# how to harvest?



## neal88 (Oct 10, 2007)

i am new to the whole growing thing i only have one plant that is doing decent i guess its kind of a test plant i guess you could say... but so my question is can i pick the bud right off my plant and smoke it? or whats this whole thing about drying


----------



## SSwest (Oct 10, 2007)

Head to your local book store, or anywhere else that you can find HighTimes.  In this month's issue there is a step by step article on how to harvest and when giving lots of helpful information.  Its a great read that you will take a lot from.


----------



## neal88 (Oct 10, 2007)

do u have to be 18 to buy high times? or can you be any age


----------



## sweetnug (Oct 10, 2007)

DATA PROVIDED:
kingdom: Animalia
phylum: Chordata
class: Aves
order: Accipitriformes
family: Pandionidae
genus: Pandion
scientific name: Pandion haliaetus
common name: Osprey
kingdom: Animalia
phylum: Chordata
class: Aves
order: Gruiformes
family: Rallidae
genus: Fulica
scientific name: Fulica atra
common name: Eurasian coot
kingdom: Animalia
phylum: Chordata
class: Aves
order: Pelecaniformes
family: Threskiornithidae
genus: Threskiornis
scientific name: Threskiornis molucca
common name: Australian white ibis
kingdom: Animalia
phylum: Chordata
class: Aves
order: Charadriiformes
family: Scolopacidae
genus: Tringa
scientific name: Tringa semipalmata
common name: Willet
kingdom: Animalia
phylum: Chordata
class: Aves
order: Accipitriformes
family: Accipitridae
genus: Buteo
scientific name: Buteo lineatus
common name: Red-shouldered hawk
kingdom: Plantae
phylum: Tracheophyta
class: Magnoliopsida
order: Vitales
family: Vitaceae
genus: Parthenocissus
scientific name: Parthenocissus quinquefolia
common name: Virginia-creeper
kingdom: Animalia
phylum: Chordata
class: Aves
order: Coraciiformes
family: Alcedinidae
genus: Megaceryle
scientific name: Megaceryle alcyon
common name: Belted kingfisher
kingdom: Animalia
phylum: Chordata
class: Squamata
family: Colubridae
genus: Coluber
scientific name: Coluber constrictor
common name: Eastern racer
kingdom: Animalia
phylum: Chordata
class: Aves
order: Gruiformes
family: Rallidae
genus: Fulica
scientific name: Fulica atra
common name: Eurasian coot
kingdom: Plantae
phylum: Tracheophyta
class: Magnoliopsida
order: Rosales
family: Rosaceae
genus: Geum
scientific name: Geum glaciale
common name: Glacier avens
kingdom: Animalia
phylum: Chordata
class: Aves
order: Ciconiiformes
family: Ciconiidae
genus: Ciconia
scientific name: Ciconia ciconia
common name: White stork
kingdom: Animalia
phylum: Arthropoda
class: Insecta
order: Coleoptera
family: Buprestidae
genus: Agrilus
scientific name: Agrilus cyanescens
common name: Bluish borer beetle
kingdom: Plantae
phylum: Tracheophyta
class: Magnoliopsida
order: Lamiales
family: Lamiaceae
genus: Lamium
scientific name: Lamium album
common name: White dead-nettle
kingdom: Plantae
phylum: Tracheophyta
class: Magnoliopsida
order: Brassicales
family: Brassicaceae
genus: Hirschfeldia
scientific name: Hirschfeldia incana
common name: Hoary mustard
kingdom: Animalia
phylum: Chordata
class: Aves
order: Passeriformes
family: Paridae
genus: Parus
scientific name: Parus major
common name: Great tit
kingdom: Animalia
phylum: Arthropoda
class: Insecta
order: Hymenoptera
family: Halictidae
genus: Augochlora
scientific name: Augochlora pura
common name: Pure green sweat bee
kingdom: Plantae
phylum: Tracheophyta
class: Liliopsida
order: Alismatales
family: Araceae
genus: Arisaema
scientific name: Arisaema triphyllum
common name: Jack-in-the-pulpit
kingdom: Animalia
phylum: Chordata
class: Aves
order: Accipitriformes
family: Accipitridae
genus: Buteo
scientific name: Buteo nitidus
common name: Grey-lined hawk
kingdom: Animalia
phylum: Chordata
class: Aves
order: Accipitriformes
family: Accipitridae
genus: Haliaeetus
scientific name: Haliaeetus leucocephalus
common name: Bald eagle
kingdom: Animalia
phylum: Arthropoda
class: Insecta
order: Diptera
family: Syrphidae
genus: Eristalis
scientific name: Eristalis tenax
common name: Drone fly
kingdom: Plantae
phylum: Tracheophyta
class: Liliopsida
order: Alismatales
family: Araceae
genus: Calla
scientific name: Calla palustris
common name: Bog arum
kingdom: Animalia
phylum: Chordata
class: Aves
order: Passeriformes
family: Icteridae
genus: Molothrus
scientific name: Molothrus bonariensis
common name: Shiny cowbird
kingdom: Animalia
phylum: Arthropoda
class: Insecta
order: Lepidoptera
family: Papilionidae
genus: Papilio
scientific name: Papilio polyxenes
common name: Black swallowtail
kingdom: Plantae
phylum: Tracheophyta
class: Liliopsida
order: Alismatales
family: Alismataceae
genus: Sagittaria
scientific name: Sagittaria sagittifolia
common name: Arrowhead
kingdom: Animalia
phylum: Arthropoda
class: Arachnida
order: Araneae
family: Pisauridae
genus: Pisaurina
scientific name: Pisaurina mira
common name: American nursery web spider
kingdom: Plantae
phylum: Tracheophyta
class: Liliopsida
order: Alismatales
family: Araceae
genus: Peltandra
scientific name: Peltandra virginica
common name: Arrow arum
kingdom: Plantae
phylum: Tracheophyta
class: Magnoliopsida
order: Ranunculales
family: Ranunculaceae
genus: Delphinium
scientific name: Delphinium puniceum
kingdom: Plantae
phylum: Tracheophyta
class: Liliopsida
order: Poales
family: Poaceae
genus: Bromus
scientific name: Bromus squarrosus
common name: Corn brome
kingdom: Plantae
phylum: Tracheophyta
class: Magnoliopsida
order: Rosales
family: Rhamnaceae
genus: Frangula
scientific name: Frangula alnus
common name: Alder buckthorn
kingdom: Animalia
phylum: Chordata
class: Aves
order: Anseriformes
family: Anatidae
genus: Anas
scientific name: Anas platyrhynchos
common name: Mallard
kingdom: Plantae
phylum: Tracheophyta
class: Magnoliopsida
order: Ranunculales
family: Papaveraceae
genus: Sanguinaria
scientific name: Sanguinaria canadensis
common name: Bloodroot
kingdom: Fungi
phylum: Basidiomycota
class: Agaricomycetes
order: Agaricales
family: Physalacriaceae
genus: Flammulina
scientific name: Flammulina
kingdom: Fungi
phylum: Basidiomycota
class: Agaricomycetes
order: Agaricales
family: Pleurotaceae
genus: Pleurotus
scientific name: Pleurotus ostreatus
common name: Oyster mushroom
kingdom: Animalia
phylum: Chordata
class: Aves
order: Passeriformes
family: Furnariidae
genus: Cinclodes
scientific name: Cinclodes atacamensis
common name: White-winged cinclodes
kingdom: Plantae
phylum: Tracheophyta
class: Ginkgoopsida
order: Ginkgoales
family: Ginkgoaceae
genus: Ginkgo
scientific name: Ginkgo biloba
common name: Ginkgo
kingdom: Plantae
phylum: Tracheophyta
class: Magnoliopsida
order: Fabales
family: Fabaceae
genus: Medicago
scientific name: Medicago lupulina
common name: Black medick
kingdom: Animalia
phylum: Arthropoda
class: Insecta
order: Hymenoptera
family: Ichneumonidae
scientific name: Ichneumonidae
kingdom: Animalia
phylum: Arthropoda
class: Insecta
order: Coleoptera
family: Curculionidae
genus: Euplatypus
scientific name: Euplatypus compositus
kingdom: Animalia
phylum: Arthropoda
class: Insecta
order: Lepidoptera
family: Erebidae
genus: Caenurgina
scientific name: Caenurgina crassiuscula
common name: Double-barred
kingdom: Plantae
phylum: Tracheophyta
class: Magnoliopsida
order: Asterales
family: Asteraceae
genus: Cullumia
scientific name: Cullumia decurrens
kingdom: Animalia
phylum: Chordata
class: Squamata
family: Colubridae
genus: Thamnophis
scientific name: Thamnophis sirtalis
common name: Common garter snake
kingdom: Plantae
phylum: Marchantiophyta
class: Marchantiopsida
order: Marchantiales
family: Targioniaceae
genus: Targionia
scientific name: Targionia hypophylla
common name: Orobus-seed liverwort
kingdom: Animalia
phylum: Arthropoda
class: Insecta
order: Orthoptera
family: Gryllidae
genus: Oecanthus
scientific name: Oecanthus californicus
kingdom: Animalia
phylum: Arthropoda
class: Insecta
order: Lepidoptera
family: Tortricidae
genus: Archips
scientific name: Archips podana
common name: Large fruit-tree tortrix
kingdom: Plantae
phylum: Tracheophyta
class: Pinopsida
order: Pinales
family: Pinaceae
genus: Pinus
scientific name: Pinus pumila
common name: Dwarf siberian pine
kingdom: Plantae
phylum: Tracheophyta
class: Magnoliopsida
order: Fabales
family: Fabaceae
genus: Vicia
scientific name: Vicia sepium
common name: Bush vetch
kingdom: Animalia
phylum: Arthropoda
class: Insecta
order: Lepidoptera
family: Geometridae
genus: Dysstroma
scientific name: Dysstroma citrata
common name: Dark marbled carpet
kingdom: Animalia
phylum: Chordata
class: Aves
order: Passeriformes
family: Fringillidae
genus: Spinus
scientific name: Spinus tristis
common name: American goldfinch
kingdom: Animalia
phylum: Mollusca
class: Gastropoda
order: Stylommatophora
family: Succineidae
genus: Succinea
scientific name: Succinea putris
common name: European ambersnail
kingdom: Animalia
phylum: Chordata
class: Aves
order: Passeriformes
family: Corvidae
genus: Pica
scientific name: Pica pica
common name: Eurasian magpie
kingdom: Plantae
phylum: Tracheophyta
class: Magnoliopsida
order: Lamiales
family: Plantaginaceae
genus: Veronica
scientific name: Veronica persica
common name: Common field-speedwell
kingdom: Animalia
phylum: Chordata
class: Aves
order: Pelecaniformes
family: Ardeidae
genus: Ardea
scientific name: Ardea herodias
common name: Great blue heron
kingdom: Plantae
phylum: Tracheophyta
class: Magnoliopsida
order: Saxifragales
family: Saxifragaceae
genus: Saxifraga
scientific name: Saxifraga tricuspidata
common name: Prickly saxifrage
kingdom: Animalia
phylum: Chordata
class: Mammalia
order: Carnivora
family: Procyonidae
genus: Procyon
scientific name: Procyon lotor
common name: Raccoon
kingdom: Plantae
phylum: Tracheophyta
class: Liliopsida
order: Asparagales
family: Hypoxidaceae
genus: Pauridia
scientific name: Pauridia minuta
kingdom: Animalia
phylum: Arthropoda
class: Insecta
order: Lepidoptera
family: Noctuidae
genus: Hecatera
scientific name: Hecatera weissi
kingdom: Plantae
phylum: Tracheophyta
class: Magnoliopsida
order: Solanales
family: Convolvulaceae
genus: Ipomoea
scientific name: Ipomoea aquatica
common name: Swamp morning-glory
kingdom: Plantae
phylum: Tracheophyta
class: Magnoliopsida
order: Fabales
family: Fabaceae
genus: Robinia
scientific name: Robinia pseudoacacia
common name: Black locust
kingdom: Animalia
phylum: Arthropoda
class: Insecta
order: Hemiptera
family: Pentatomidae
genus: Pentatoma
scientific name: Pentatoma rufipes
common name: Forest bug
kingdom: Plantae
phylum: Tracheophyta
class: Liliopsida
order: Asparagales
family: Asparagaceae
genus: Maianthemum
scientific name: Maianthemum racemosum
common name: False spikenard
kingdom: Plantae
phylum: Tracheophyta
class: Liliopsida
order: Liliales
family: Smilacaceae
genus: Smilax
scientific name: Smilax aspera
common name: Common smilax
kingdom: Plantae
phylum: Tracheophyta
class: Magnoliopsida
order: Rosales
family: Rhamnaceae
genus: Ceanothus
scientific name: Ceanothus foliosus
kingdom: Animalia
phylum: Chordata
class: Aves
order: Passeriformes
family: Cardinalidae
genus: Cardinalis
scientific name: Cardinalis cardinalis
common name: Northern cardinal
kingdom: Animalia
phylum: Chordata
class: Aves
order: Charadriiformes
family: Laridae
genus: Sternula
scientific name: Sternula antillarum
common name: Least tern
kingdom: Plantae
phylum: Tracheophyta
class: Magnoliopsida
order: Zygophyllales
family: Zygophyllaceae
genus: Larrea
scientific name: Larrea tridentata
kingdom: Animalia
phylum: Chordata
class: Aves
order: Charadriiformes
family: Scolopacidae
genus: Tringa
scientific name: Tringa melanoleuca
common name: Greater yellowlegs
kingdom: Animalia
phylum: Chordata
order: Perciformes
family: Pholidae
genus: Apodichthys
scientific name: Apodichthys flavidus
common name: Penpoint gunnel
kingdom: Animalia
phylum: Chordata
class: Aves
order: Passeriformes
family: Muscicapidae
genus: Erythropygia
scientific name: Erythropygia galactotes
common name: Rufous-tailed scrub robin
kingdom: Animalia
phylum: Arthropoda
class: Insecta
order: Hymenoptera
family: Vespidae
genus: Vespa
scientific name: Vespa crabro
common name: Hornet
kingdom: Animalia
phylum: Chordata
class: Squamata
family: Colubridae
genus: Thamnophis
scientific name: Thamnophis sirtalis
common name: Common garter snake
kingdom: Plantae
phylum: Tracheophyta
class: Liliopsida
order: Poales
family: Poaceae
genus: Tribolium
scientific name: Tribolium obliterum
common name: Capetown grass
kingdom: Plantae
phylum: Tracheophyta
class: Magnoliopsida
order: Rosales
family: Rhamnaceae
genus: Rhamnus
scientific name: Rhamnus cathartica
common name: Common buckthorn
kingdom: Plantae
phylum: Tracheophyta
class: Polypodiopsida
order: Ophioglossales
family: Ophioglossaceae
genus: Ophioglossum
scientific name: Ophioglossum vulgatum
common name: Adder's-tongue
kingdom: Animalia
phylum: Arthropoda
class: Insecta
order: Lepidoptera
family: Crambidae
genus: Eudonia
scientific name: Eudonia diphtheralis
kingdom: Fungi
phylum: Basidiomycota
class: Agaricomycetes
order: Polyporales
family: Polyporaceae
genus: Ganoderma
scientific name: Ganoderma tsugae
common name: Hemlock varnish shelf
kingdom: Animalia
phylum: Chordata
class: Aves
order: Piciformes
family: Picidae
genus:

EXERCISE: Continue the harvesting forum thread from its last line, starting with the reply that sweetnug posted.

RESULT:
You have to be 18 to be on this site man and to buy hightimes


----------



## KaptainKronic (Oct 10, 2007)

:laugh: I take it he wan't quite 18 yet huh....and just gave his self away like that...:rofl::laugh::rofl:....I'm sorry but that just cracks me up to the point that when I first read it I spit my food out on the dang screen laughing so hard...nice catch there Sweetnug:aok:


----------



## HempMan (Oct 10, 2007)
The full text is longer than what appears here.